- Opening Delimiter -

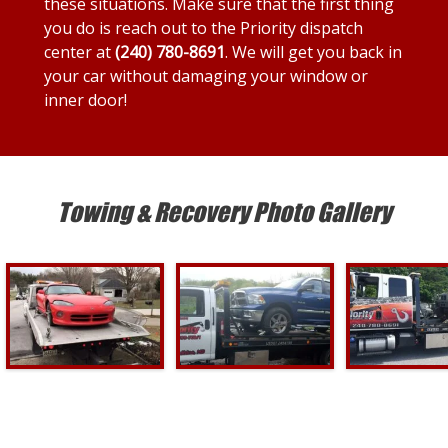
these situations. Make sure that the first thing
you do is reach out to the Priority dispatch
center at
(240) 780-8691
. We will get you back in
your car without damaging your window or
inner door!
Towing & Recovery Photo Gallery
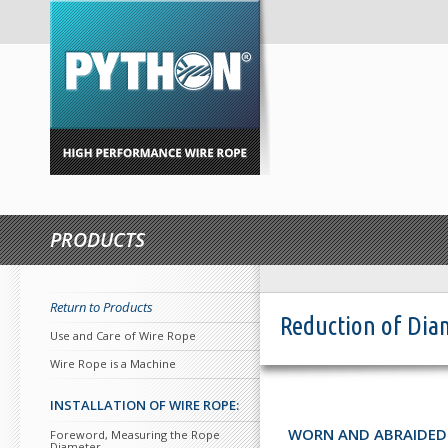
PRODUCTS
Return to Products
Reduction of Dia
Use and Care of Wire Rope
Wire Rope is a Machine
INSTALLATION OF WIRE ROPE:
WORN AND ABRAIDED
Foreword, Measuring the Rope
Diameter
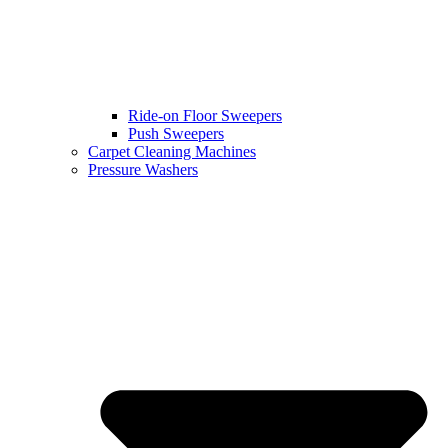
Ride-on Floor Sweepers
Push Sweepers
Carpet Cleaning Machines
Pressure Washers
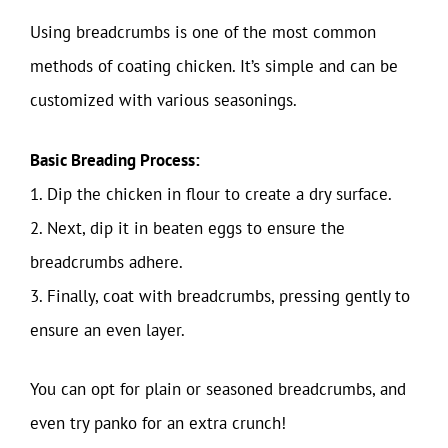
Using breadcrumbs is one of the most common
methods of coating chicken. It’s simple and can be
customized with various seasonings.
Basic Breading Process:
1. Dip the chicken in flour to create a dry surface.
2. Next, dip it in beaten eggs to ensure the
breadcrumbs adhere.
3. Finally, coat with breadcrumbs, pressing gently to
ensure an even layer.
You can opt for plain or seasoned breadcrumbs, and
even try panko for an extra crunch!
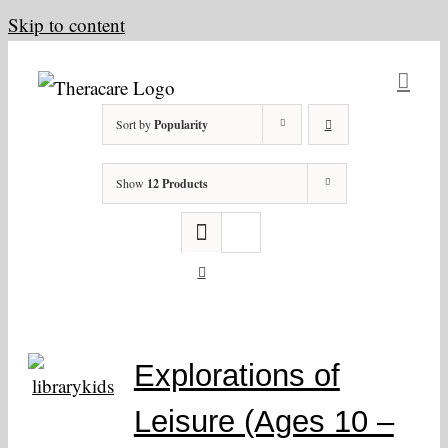
Skip to content
Sort by
Popularity
Show
12 Products
Explorations of
Leisure (Ages 10 –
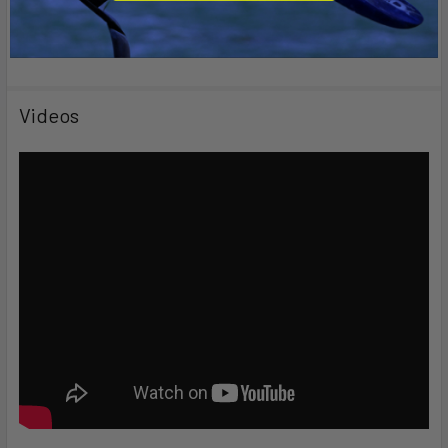
Videos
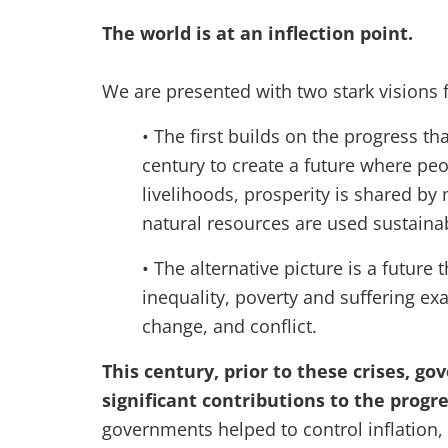
The world is at an inflection point.
We are presented with two stark visions f
• The first builds on the progress t
century to create a future where peo
livelihoods, prosperity is shared by 
natural resources are used sustaina
• The alternative picture is a future 
inequality, poverty and suffering ex
change, and conflict.
This century, prior to these crises, 
significant contributions to the prog
governments helped to control inflation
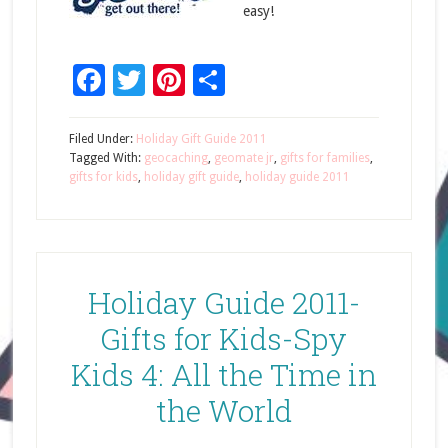
easy!
Facebook
Twitter
Pinterest
Share
Filed Under:
Holiday Gift Guide 2011
Tagged With:
geocaching
,
geomate jr
,
gifts for families
,
gifts for kids
,
holiday gift guide
,
holiday guide 2011
Holiday Guide 2011-
Gifts for Kids-Spy
Kids 4: All the Time in
the World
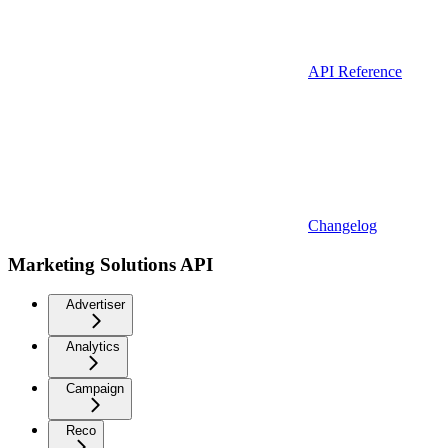
API Reference
Changelog
Marketing Solutions API
Advertiser
Analytics
Campaign
Reco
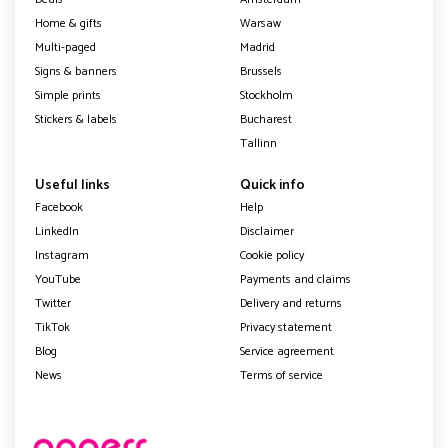
Home & gifts
Warsaw
Multi-paged
Madrid
Signs & banners
Brussels
Simple prints
Stockholm
Stickers & labels
Bucharest
Tallinn
Useful links
Quick info
Facebook
Help
LinkedIn
Disclaimer
Instagram
Cookie policy
YouTube
Payments and claims
Twitter
Delivery and returns
TikTok
Privacy statement
Blog
Service agreement
News
Terms of service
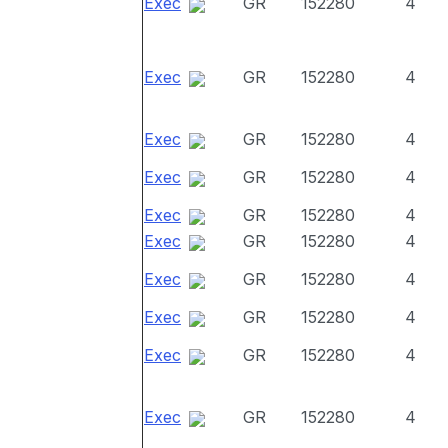
Exec
GR
152280
4
Exec
GR
152280
4
Exec
GR
152280
4
Exec
GR
152280
4
Exec
GR
152280
4
Exec
GR
152280
4
Exec
GR
152280
4
Exec
GR
152280
4
Exec
GR
152280
4
Exec
GR
152280
4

- Closing Delimiter -

INSTRUCTIONS FOR THE TASK: Write each entry again exactly, minus any images.

RESULT OF THIS EXERCISE:
these situations. Make sure that the first thing
you do is reach out to the Priority dispatch
center at
(240) 780-8691
. We will get you back in
your car without damaging your window or
inner door!
Towing & Recovery Photo Gallery
PRODUCTS
Return to Products
Reduction of Dia
Use and Care of Wire Rope
Wire Rope is a Machine
INSTALLATION OF WIRE ROPE:
WORN AND ABRAIDED
Foreword, Measuring the Rope
Diameter
Ride-on Floor Sweepers
Push Sweepers
Carpet Cleaning Machines
Pressure Washers
Using breadcrumbs is one of the most common
methods of coating chicken. It’s simple and can be
customized with various seasonings.
Basic Breading Process:
1. Dip the chicken in flour to create a dry surface.
2. Next, dip it in beaten eggs to ensure the
breadcrumbs adhere.
3. Finally, coat with breadcrumbs, pressing gently to
ensure an even layer.
You can opt for plain or seasoned breadcrumbs, and
even try panko for an extra crunch!
Skip to content
Sort by
Popularity
Show
12 Products
Explorations of
Leisure (Ages 10 –
Videos
The world is at an inflection point.
We are presented with two stark visions f
• The first builds on the progress t
century to create a future where peo
livelihoods, prosperity is shared by 
natural resources are used sustaina
• The alternative picture is a future 
inequality, poverty and suffering ex
change, and conflict.
This century, prior to these crises, 
significant contributions to the prog
governments helped to control inflation
easy!
Facebook
Twitter
Pinterest
Share
Filed Under:
Holiday Gift Guide 2011
Tagged With:
geocaching
,
geomate jr
,
gifts for families
,
gifts for kids
,
holiday gift guide
,
holiday guide 2011
Holiday Guide 2011-
Gifts for Kids-Spy
Kids 4: All the Time in
the World
API Reference
Changelog
Marketing Solutions API
Advertiser
Analytics
Campaign
Reco
Home & gifts
Warsaw
Multi-paged
Madrid
Signs & banners
Brussels
Simple prints
Stockholm
Stickers & labels
Bucharest
Tallinn
Useful links
Quick info
Facebook
Help
LinkedIn
Disclaimer
Instagram
Cookie policy
YouTube
Payments and claims
Twitter
Delivery and returns
TikTok
Privacy statement
Blog
Service agreement
News
Terms of service
Exec
GR
152280
4
Exec
GR
152280
4
Exec
GR
152280
4
Exec
GR
152280
4
Exec
GR
152280
4
Exec
GR
152280
4
Exec
GR
152280
4
Exec
GR
152280
4
Exec
GR
152280
4
Exec
GR
152280
4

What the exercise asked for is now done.